Fui-me ao Google pesquisar. Encontrei vários sites fazendo referência à iniciativa da Alstom. Encontrei até o texto do Press Release e encontrei ainda um fórum de discussão no Comboios.org. Aqui é mais explicita a ideia da Alstom, transcrevo: “Apesar da iniciativa ter um âmbito local, a Alstom pretende que os seus resultados venham a ter um cariz internacional, de modo a que as soluções apresentadas pelas empresas portuguesas possam um dia vir a integrar os produtos e soluções ferroviárias da Alstom. «Esta é uma forma de dinamizarmos a indústria nacional», revelou Ângelo Ramalho, adiantando que «a integração de parceiros nacionais nas nossas ofertas» é uma componente bastante importante nas políticas empresariais da Alstom.”Voltei novamente ao texto da notícia do Expresso e a mesma pessoa responde desta maneira à pergunta”Qual vai ser a vossa presença na Alta Velocidade em Portugal” Resposta: “Temos competência para…bla… bla…bla”. É que o gajo não disse nada. Ou melhor, disse. Disse que ainda é cedo para pensar nisso (Alta Velocidade).
Nessa altura tirei uma conclusão: Um bom jornalista (bom para o PiG) não deve questionar uma multinacional sobre o porquê desta silenciar o que noticiou dias antes. A bota não bate com a perdigota, de facto existem razões para pensar que a Alstom tenha alterado o eixo do seu discurso: Vejamos, ainda que especulativamente, possíveis razões:
1. O presidente da Alstom poderá ter fortes sintomas da doença de Alzheimer e por isso esqueceu tudo o que tinha dito e feito antes
2. O presidente levou um puxão de orelhas da casa-mãe por ter antecipado a estratégia;
3. Sendo uma multinacional, as estratégias mudam.

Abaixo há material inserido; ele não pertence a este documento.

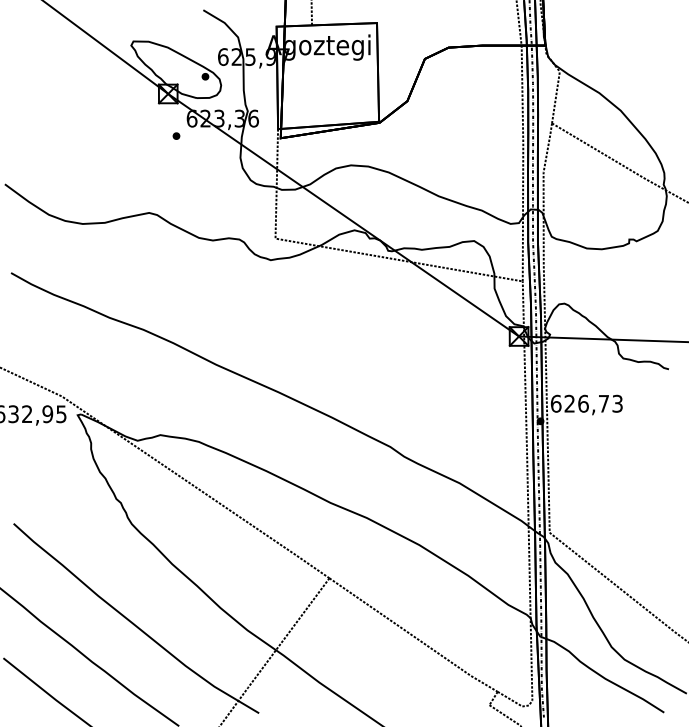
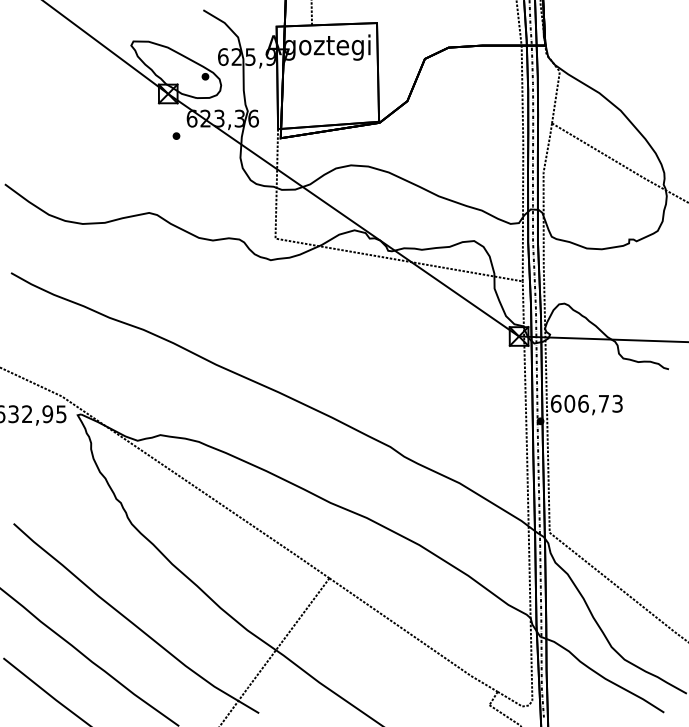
text at (569, 403): 626,73 -> 606,73
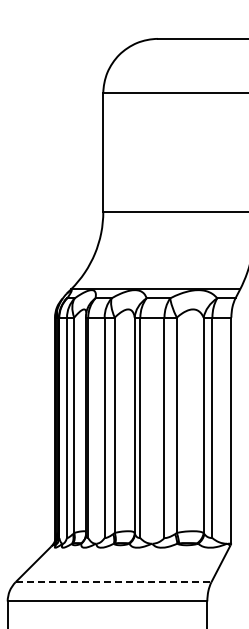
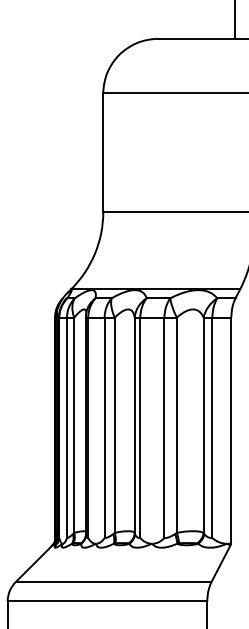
line at (235, 20): none -> present
line at (113, 582): dashed -> solid
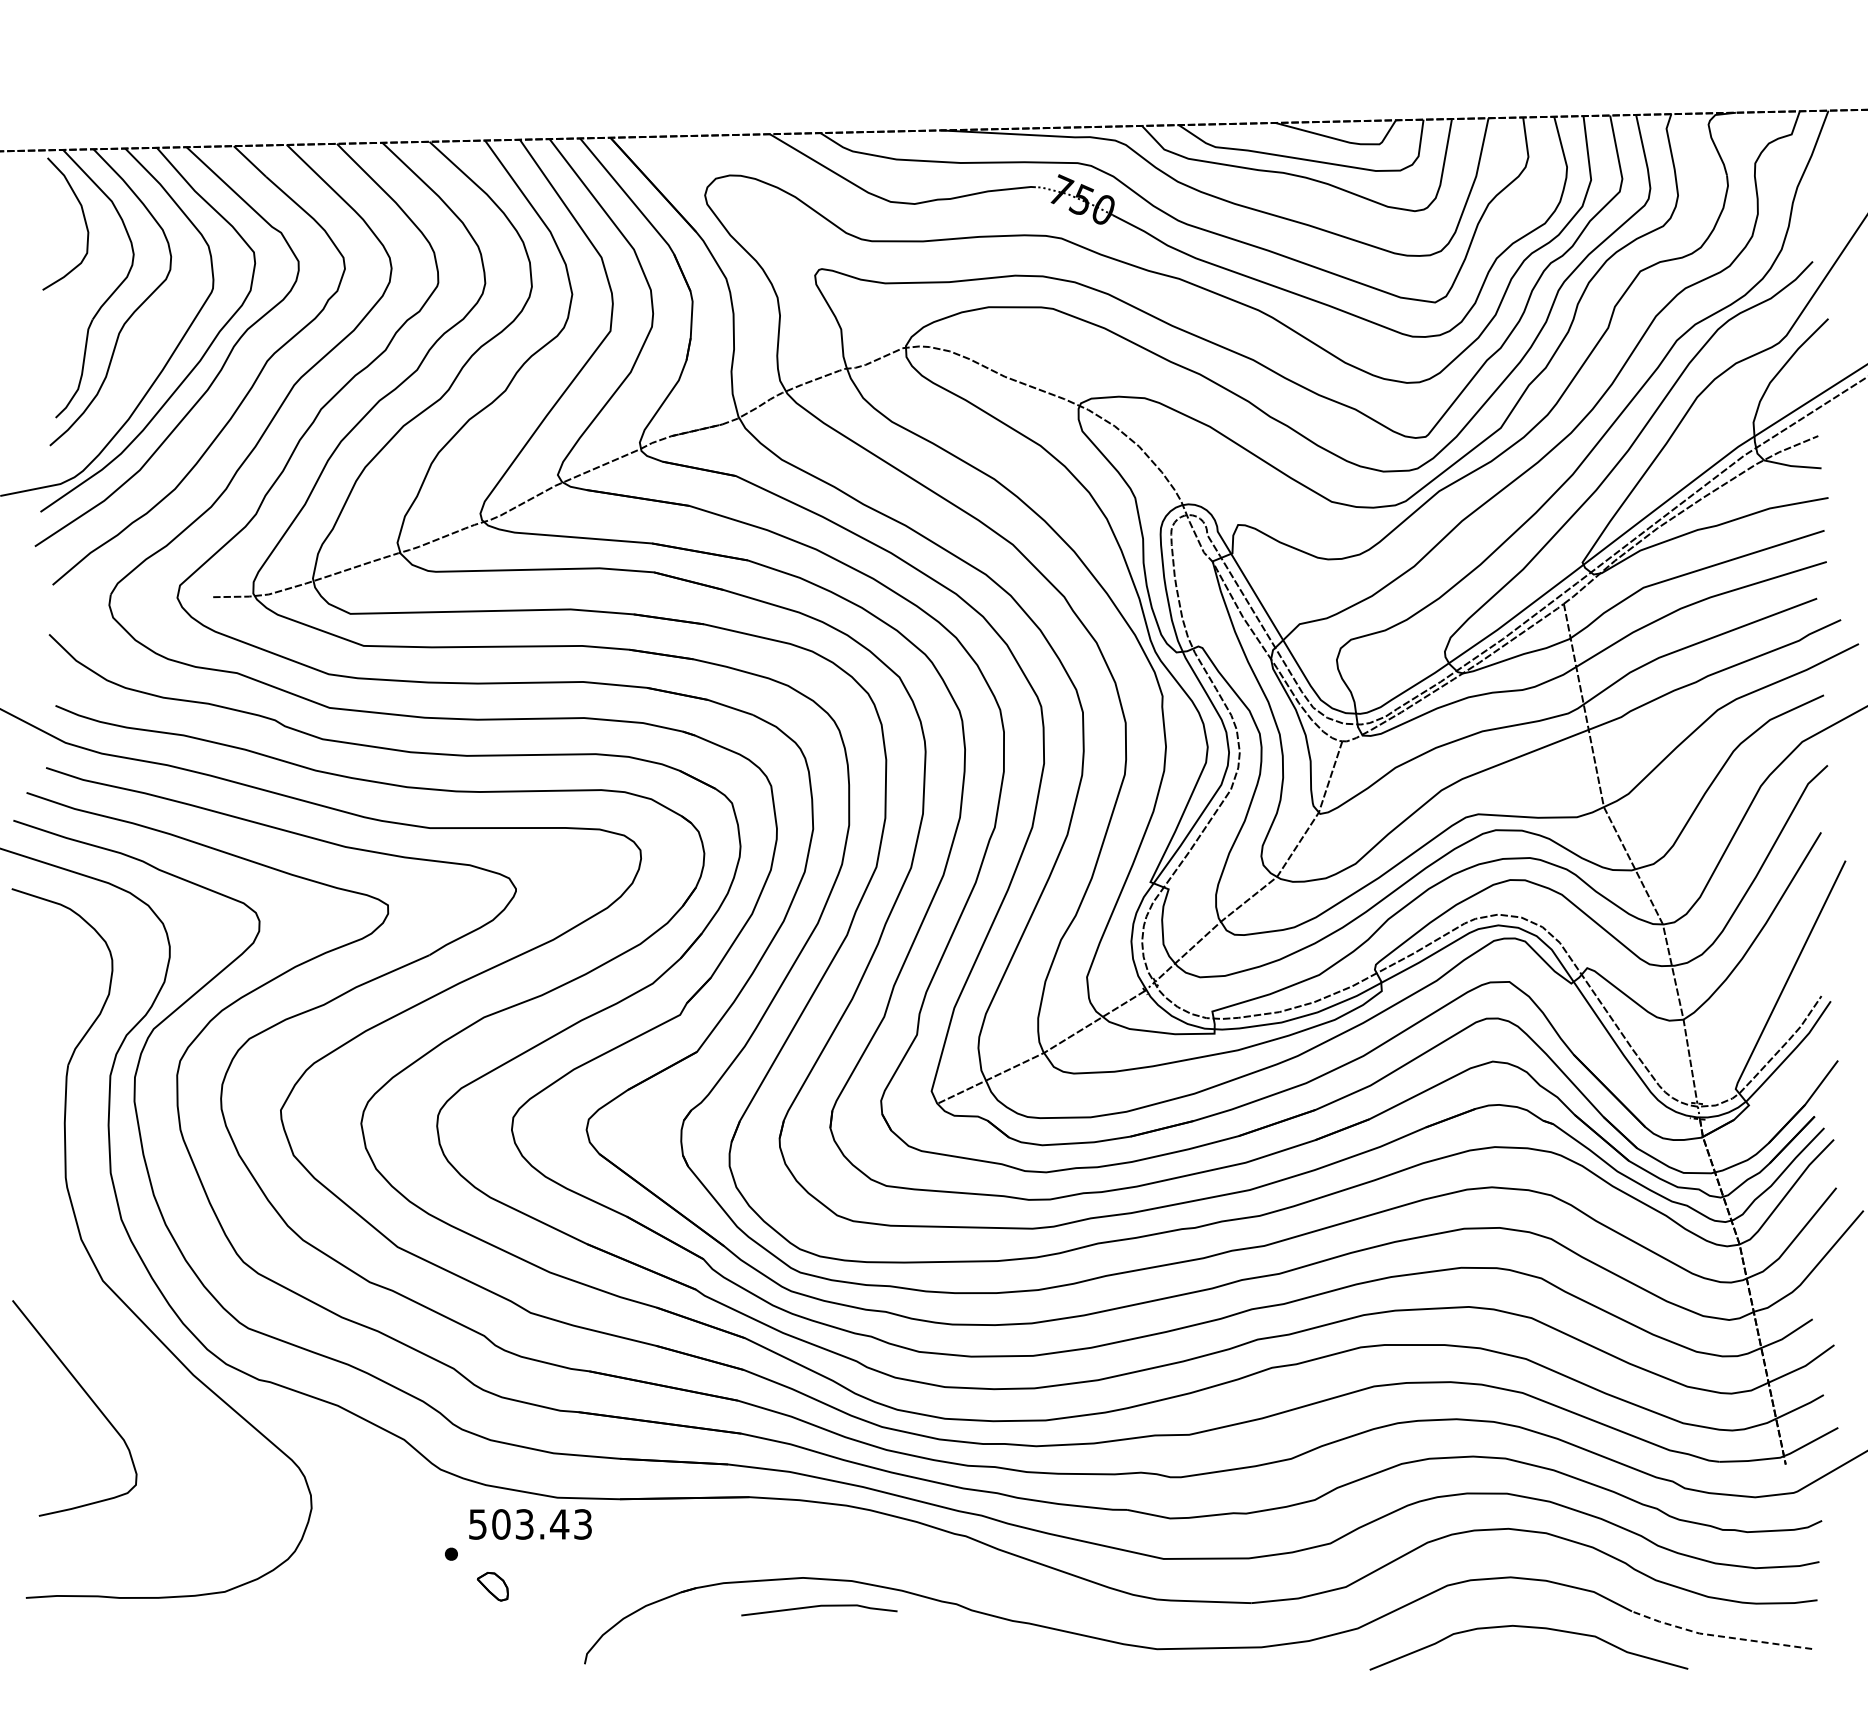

Ponto final;
4. A estratégia não mudou, só que os cadernos de encargos não incluem cláusulas de exigência de garantias para a incorporação nacional e, sendo assim, não vale a pena oferecer algo que não será valorizado nos futuros concursos.

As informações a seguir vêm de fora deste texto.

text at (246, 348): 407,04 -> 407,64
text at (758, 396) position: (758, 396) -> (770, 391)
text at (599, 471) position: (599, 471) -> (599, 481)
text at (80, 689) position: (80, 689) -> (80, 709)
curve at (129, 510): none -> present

As omissões do Expresso online de 12 de Dezembro
Com esta data, existem vários textos sobre o TGV mas detenho-me no título “ Ernâni Lopes: TGV não deve arrancar no quadro actual”. Este senhor argumenta "Quanto ao TGV, devo dizer que não consigo explicar dentro da minha cabeça uma opção para arrancar no futuro próximo. (...) Essa ideia de que as obras públicas são o sustentáculo da vida política portuguesa, eu não a aceito. As obras públicas são obras para efeitos públicos. Pagas pelos contribuintes ainda por cima. Temos de ter respeito por isso"…

O jornal regista isto e cala-se. Omite-se a ele próprio como tem vindo a fazer ao longo do tempo. Quanto a mim, agora que se aproxima a discussão do Orçamento, as omissões vão continuar. Omissões que são uma forma de mentira. Lembro a crónica do Jorge Fiel.